Backlog / deficit 

There are a lot of tests and we have decent functional coverage but even so there's a lot of accumulated issues that we should address.
In rough priority order the main categories for the tests themselves are :

Writing stable automated client tests

Reliable automated GUI testing is hard work since rendering may be

  1. different from platform to platform
  2.  Affected by O/S desktop changes
  3.  Affected by platform specifics such as display resolution, color profiles, keyboard shortcuts
  4.  Affected by timing issues

 etc.

We expect automated tests to be resilient against these and pass reliably 99.99% of the time
Tests which are considered to be "important" should pass with even greater reliability.

Headless tests are those which do nothing that would cause a java.awt.HeadlessException to be thrown if there is no display.

So you can't even create  (never mind show) a Window/Frame/Dialog.

Headful tests are therefore the opposite - they do create a UI on screen. Tests which want to verify D3D/OpenGL/other accelerated pipelines will be headful.

Headless tests run entirely in software mode, eg drawing to a Java-heap allocated BufferedImage.

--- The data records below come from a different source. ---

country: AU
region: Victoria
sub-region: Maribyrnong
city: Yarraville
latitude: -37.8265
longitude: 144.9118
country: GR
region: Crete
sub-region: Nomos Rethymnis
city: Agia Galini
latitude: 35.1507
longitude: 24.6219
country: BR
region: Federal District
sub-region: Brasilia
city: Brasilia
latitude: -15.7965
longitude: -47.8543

Tests which ARE headful must specify "@key headful" as a jtreg tag. This is a convention used so that test frameworks can assign tests to appropriate testing resources.

Do not specify that if your test does not need it since headless tests can be run (1) in parallel on a host, (2) on "cloud" / "server" test hosts which don't require any graphics resources.

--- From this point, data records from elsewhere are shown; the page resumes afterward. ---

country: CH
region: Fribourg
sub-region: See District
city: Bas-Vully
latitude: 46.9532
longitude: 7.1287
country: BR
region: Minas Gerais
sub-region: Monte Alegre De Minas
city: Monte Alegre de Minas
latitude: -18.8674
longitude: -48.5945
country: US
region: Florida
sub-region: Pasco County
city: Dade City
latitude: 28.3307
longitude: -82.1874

Many of our automated tests that are headful make use of the java.awt.Robot API to

- deliver mouse and key input events
- grab portions of the screen for comparison against expected rendering.
   These have additional considerations.

The following are some guidelines that should be followed in writing client tests and to ensure stability and reliability of those tests. This will be added to and refined over time.